At the end of June, the total excess equity above the regulatory minimum stood at MYR 36.8 billion (SGD 11.98 billion).

“Going forward, volatility in financial markets and the prospect of rising bond yields will continue to weigh on the earnings of insurers and takaful operators given their large financial investments,” BNM said in its review report. of financial stability in the first half of the year. “Nonetheless, the insurance and takaful sector is expected to remain resilient.

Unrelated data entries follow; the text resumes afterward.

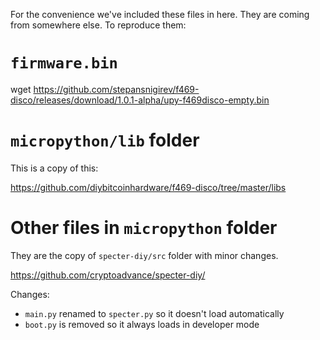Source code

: For the convenience we've included these files in here. They are coming from somewhere else. To reproduce them:

# `firmware.bin`

wget https://github.com/stepansnigirev/f469-disco/releases/download/1.0.1-alpha/upy-f469disco-empty.bin

# `micropython/lib` folder

This is a copy of this:

https://github.com/diybitcoinhardware/f469-disco/tree/master/libs

# Other files in `micropython` folder

They are the copy of `specter-diy/src` folder with minor changes.

https://github.com/cryptoadvance/specter-diy/

Changes:

- `main.py` renamed to `specter.py` so it doesn't load automatically
- `boot.py` is removed so it always loads in developer mode
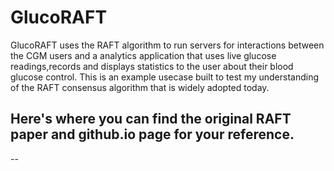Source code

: # GlucoRAFT
GlucoRAFT uses the RAFT algorithm to run servers for interactions between the CGM users and a analytics application that uses live glucose readings,records and displays statistics to the user about their blood glucose control. 
This is an example usecase built to test my understanding of the RAFT consensus algorithm that is widely adopted today.

Here's where you can find the original RAFT paper and github.io page for your reference.
--
--
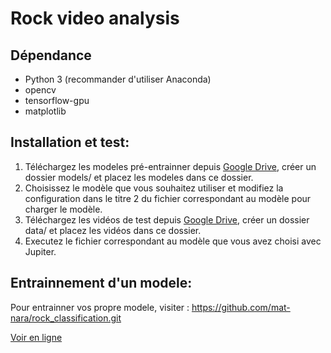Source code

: # Rock video analysis

## Dépendance
<ul>
    <li>Python 3 (recommander d'utiliser Anaconda)</li>
    <li>opencv</li>
    <li>tensorflow-gpu</li>
    <li>matplotlib</li>
</ul>

## Installation et test: 
<ol>
    <li>Téléchargez les modeles pré-entrainner depuis <a href="">Google Drive</a>, créer un dossier models/ et placez les modeles dans ce dossier.</li>
    <li>Choisissez le modèle que vous souhaitez utiliser et modifiez la configuration dans le titre 2 du fichier correspondant au modèle pour charger le modèle.</li>
    <li>Téléchargez les vidéos de test depuis <a href="">Google Drive</a>, créer un dossier data/ et placez les vidéos dans ce dossier.</li>
    <li>Executez le fichier correspondant au modèle que vous avez choisi avec Jupiter.</li>
</ol>

## Entrainnement d'un modele:
<p>Pour entrainner vos propre modele, visiter : <a href="https://github.com/mat-nara/rock_classification.git">https://github.com/mat-nara/rock_classification.git</a>


<a href="https://nbviewer.org/github/mat-nara/rock_video_analysis/tree/master/">Voir en ligne</p>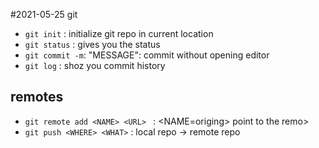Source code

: #2021-05-25 git
- `git init` : initialize git repo in current location
- `git status` : gives you the status
- `git commit -m`: "MESSAGE": commit without opening editor
- `git log` : shoz you commit history
## remotes

- `git remote add <NAME> <URL> ` : <NAME=origing> point to the remo>
- `git push <WHERE> <WHAT>` : local repo -> remote repo
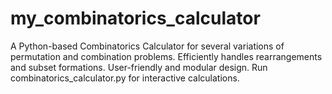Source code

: # my_combinatorics_calculator
A Python-based Combinatorics Calculator for several variations of permutation and combination problems. Efficiently handles rearrangements and subset formations. User-friendly and modular design. Run combinatorics_calculator.py for interactive calculations.
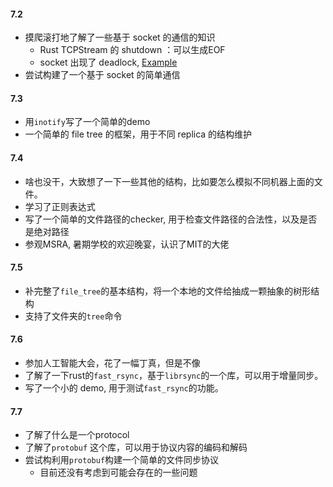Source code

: #### 7.2

- 摸爬滚打地了解了一些基于 socket 的通信的知识
   - Rust TCPStream 的 shutdown ：可以生成EOF
   - socket 出现了 deadlock, [Example](https://stackoverflow.com/questions/44015638/simple-rust-tcp-server-and-client-do-not-receive-messages-and-never-terminates)
- 尝试构建了一个基于 socket 的简单通信

#### 7.3

- 用`inotify`写了一个简单的demo
- 一个简单的 file tree 的框架，用于不同 replica 的结构维护

#### 7.4

- 啥也没干，大致想了一下一些其他的结构，比如要怎么模拟不同机器上面的文件。
- 学习了正则表达式
- 写了一个简单的文件路径的checker, 用于检查文件路径的合法性，以及是否是绝对路径
- 参观MSRA, 暑期学校的欢迎晚宴，认识了MIT的大佬

#### 7.5

- 补完整了`file_tree`的基本结构，将一个本地的文件给抽成一颗抽象的树形结构
- 支持了文件夹的`tree`命令

#### 7.6

- 参加人工智能大会，花了一幅丁真，但是不像
- 了解了一下rust的`fast_rsync`，基于`librsync`的一个库，可以用于增量同步。
- 写了一个小的 demo, 用于测试`fast_rsync`的功能。

#### 7.7

- 了解了什么是一个protocol
- 了解了`protobuf` 这个库，可以用于协议内容的编码和解码
- 尝试构利用`protobuf`构建一个简单的文件同步协议
  - 目前还没有考虑到可能会存在的一些问题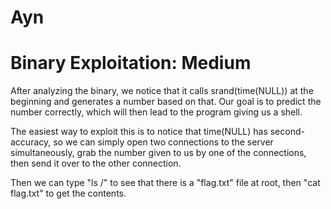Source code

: # Ayn
# Binary Exploitation: Medium

After analyzing the binary, we notice that it calls srand(time(NULL)) at the beginning 
and generates a number based on that. Our goal is to predict the number correctly,
which will then lead to the program giving us a shell. 

The easiest way to exploit this is to notice that time(NULL) has second-accuracy, so we 
can simply open two connections to the server simultaneously, grab the number given to
us by one of the connections, then send it over to the other connection. 

Then we can type "ls /" to see that there is a "flag.txt" file at root, then "cat flag.txt"
to get the contents. 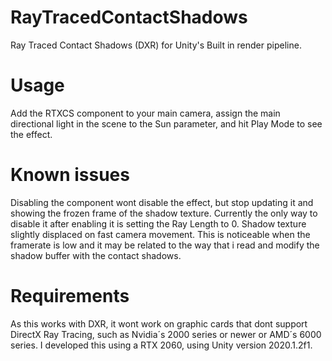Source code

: # RayTracedContactShadows
 Ray Traced Contact Shadows (DXR) for Unity's Built in render pipeline.


# Usage
Add the RTXCS component to your main camera, assign the main directional light in the scene to the Sun parameter,
and hit Play Mode to see the effect.

# Known issues
Disabling the component wont disable the effect, but stop updating it and showing the frozen frame of the shadow texture.
Currently the only way to disable it after enabling it is setting the Ray Length to 0.
Shadow texture slightly displaced on fast camera movement. This is noticeable when the framerate is low and it may be related to the way that i read and modify the
shadow buffer with the contact shadows. 

# Requirements
As this works with DXR, it wont work on graphic cards that dont support DirectX Ray Tracing, such as Nvidia´s 2000 series or newer or AMD´s 6000 series.
I developed this using a RTX 2060, using Unity version 2020.1.2f1.
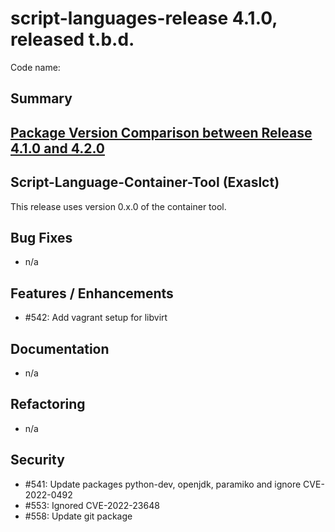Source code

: # script-languages-release 4.1.0, released t.b.d.

Code name: 

## Summary


## [Package Version Comparison between Release 4.1.0 and 4.2.0](package_diffs/4.2.0/README.md)
  
## Script-Language-Container-Tool (Exaslct)

This release uses version 0.x.0 of the container tool.

## Bug Fixes

- n/a

## Features / Enhancements

 - #542: Add vagrant setup for libvirt

## Documentation

- n/a

## Refactoring

- n/a

## Security

 - #541: Update packages python-dev, openjdk, paramiko and ignore CVE-2022-0492
 - #553: Ignored CVE-2022-23648
 - #558: Update git package
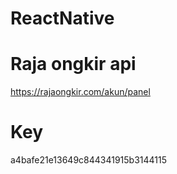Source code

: # ReactNative

# Raja ongkir api 

https://rajaongkir.com/akun/panel

# Key
a4bafe21e13649c844341915b3144115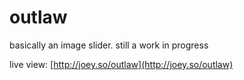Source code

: outlaw
======
basically an image slider.
still a work in progress

live view: [http://joey.so/outlaw](http://joey.so/outlaw)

BNM said several life insurers have introduced additional underwriting criteria related to the pandemic, including questions assessing the medical history of COVID-19 and the risk profile of potential policyholders. The increased risk has also resulted in higher premiums or longer waiting periods for some policyholders.

However, the regulator said these did not indicate a widespread tightening of underwriting conditions induced by a pandemic in the industry.

The general insurance and takaful segment saw a slight increase in profitability, with MYR 1.8 billion for the first half of 2021, compared to MYR 1.7 billion compared to the same period last year. This is explained by the improvement in subscription performance. Turnover also improved by 5.1%, mainly due to the revision of premium rates in fire, all contractors’ risks and in engineering, following several major claims in recent years. This was also supported by an increase in car sales due to the extension of the vehicle sales tax exemption and the easing of restrictions related to the pandemic.